そして第3章「鹿児島のために、渋谷のために」では、安藤の故郷である鹿児島ゆかりの作品や、渋谷を代表するモニュメント《忠犬ハチ公像》が展示されている。当時地元を離れ、都心で作品発表を行う作家が多いなか、安藤は生まれ故郷のためにも制作を続けており、西郷像を制作したのもそういった背景が関係している。
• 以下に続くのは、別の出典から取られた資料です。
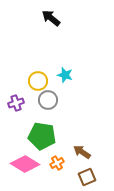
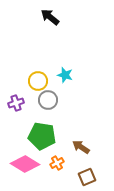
black arrow: moved 1 px left, 1 px up
brown arrow: moved 1 px left, 5 px up
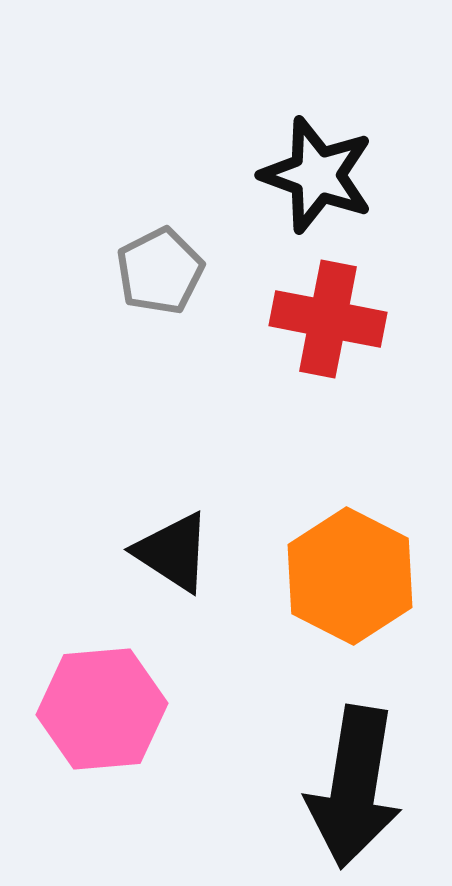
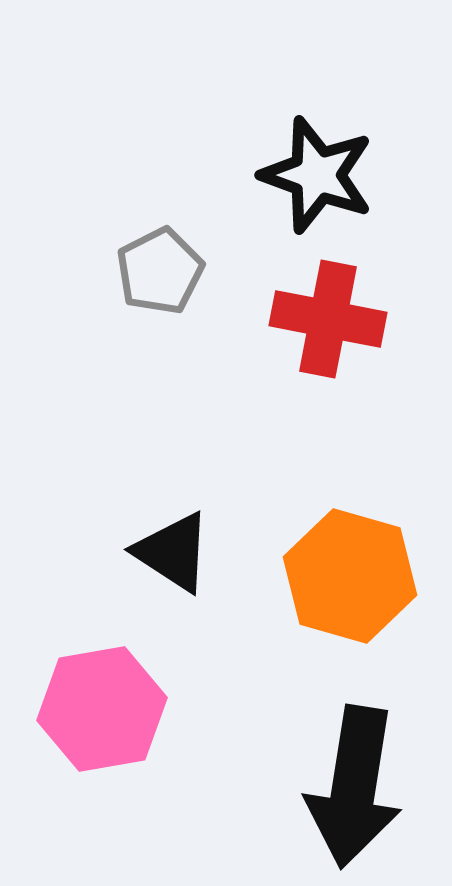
orange hexagon: rotated 11 degrees counterclockwise
pink hexagon: rotated 5 degrees counterclockwise
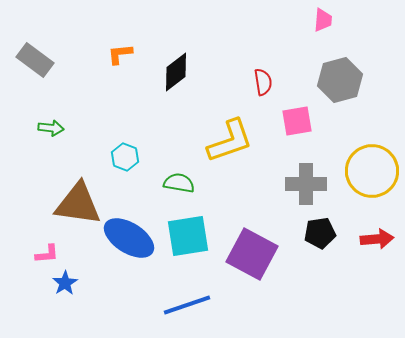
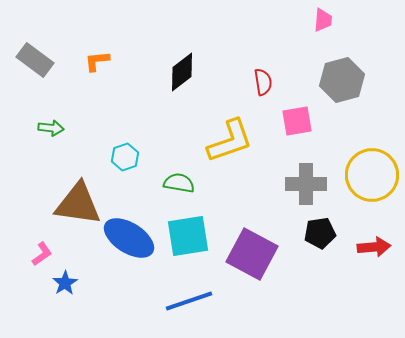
orange L-shape: moved 23 px left, 7 px down
black diamond: moved 6 px right
gray hexagon: moved 2 px right
cyan hexagon: rotated 20 degrees clockwise
yellow circle: moved 4 px down
red arrow: moved 3 px left, 8 px down
pink L-shape: moved 5 px left; rotated 30 degrees counterclockwise
blue line: moved 2 px right, 4 px up
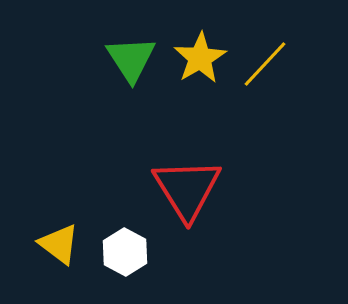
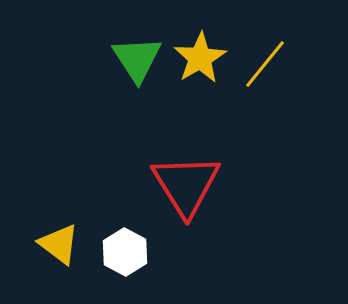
green triangle: moved 6 px right
yellow line: rotated 4 degrees counterclockwise
red triangle: moved 1 px left, 4 px up
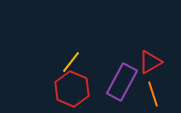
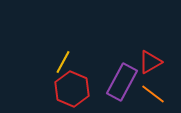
yellow line: moved 8 px left; rotated 10 degrees counterclockwise
orange line: rotated 35 degrees counterclockwise
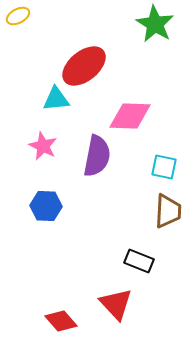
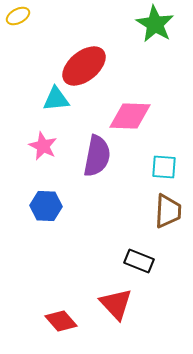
cyan square: rotated 8 degrees counterclockwise
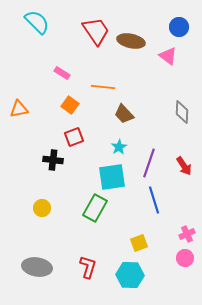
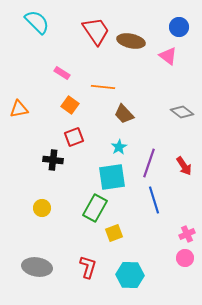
gray diamond: rotated 55 degrees counterclockwise
yellow square: moved 25 px left, 10 px up
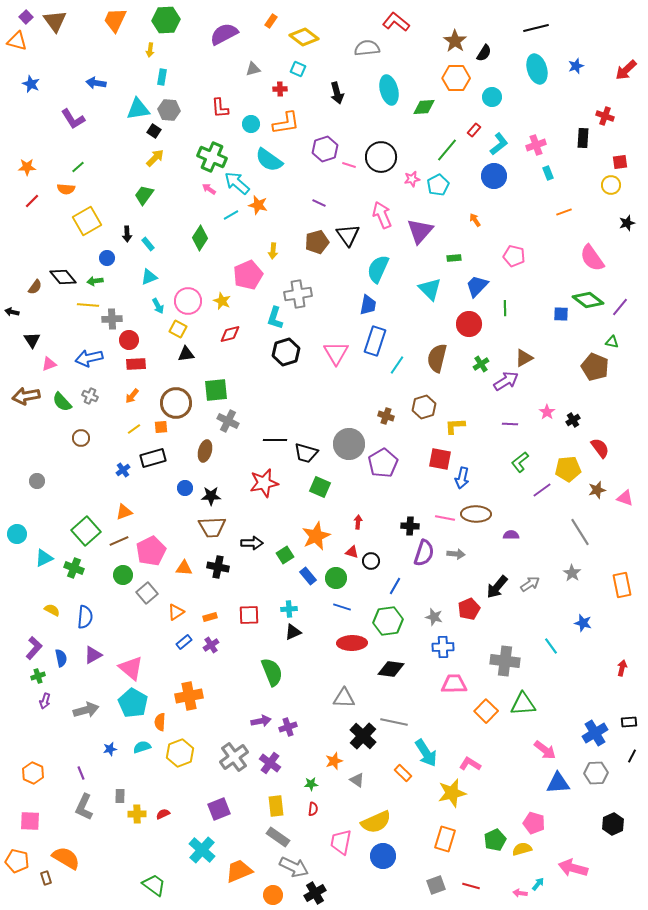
また、代々木初台(現在の代々木五丁目)にアトリエを構えていた安藤は、渋谷という土地にも密接に関わっており、《忠犬ハチ公像》はその象徴ともいえる。ただじつは現在渋谷にある忠犬ハチ公像は二代目であり、安藤が手がけた作品ではない。安藤が制作した初代のものは、1934年に完成したものの、第二次世界大戦末期の1944年に出された金属類回収令によって溶解されてしまう。そのため現在実物を見ることはできず、安藤の長男・士(たけし)が初代をモデルに制作した二代目が渋谷駅前に置かれている。
会場では、小型の初代《忠犬ハチ公像》が3つ並んでいるが、左2つがいわゆる渋谷のモニュメントとなっている《忠犬ハチ公像》だ。真ん中のものは石膏原型であり、安藤自身が作成したもの。それを元にテラコッタで制作したものが並んでいる。
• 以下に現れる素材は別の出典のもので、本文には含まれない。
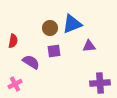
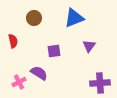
blue triangle: moved 2 px right, 6 px up
brown circle: moved 16 px left, 10 px up
red semicircle: rotated 24 degrees counterclockwise
purple triangle: rotated 48 degrees counterclockwise
purple semicircle: moved 8 px right, 11 px down
pink cross: moved 4 px right, 2 px up
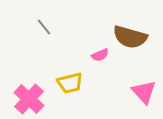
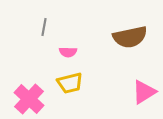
gray line: rotated 48 degrees clockwise
brown semicircle: rotated 28 degrees counterclockwise
pink semicircle: moved 32 px left, 3 px up; rotated 24 degrees clockwise
pink triangle: rotated 40 degrees clockwise
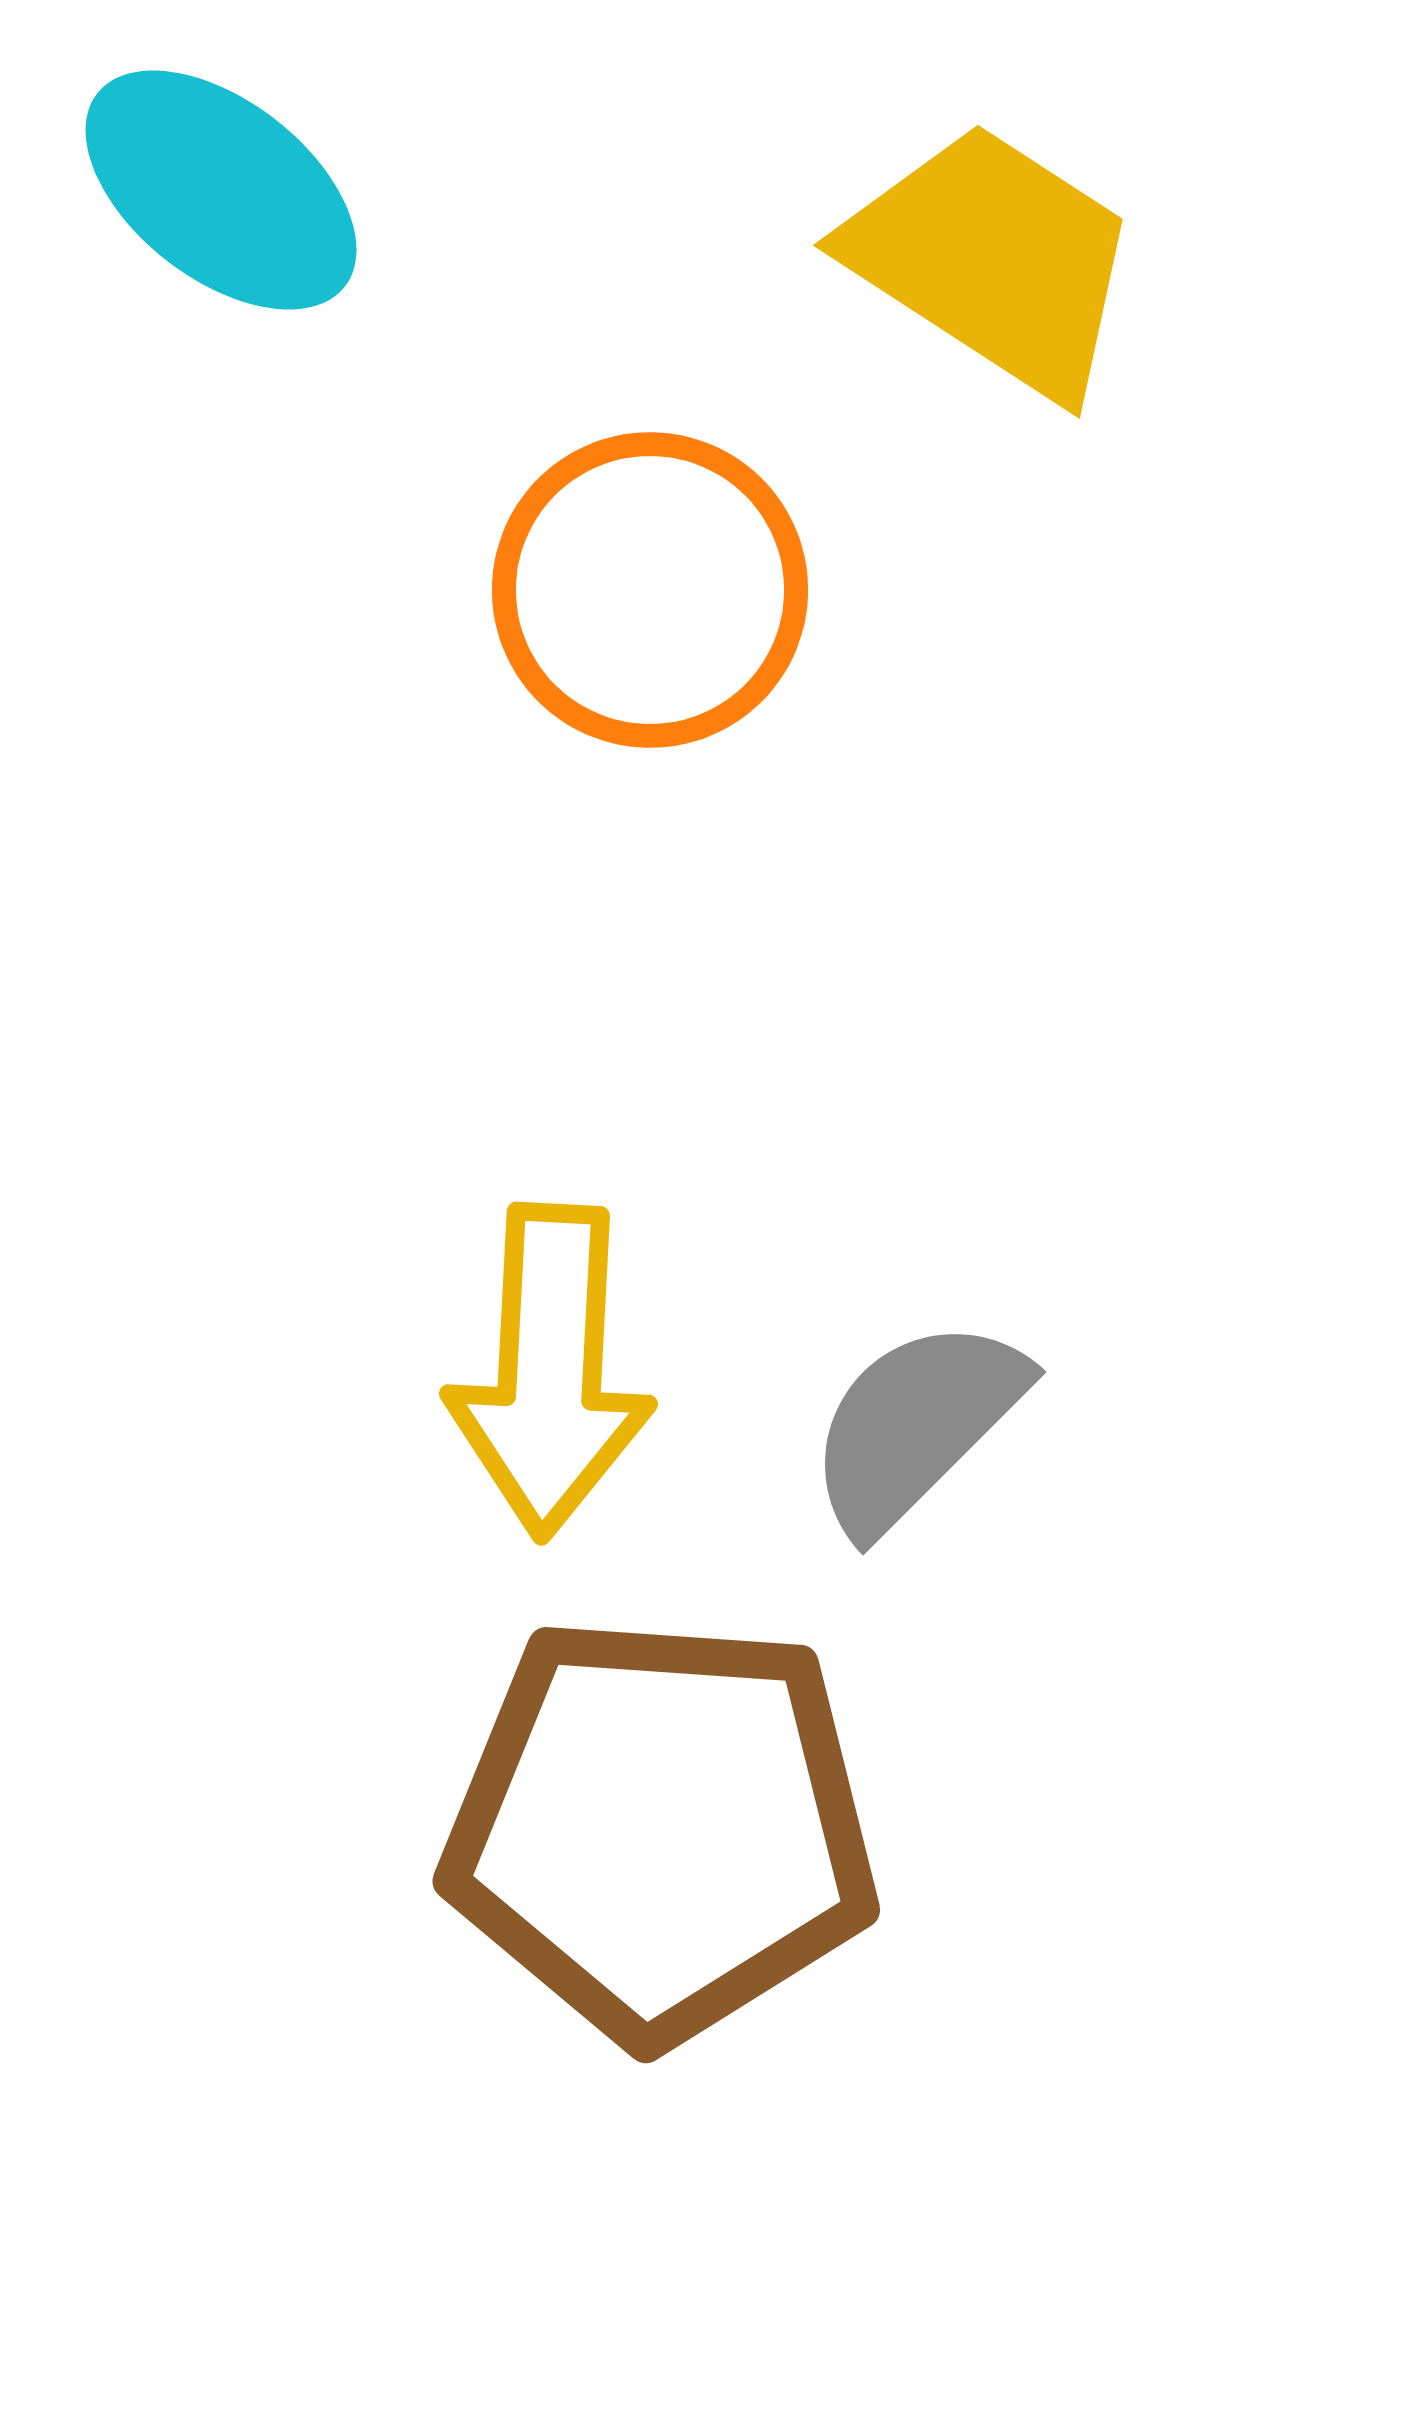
当時大きなモニュメントをつくる際は、募金を募り、募金をしてくれた人には返礼品をわたすという、いまでいうクラウドファンディング形式的な資金調達を行うことが多かった。その返礼品としてつくられた小型のものが、会場に展示されている。焼け跡の中から見つけ出されたこれらは、初代《忠犬ハチ公像》の面影を感じられる大変貴重なものだ。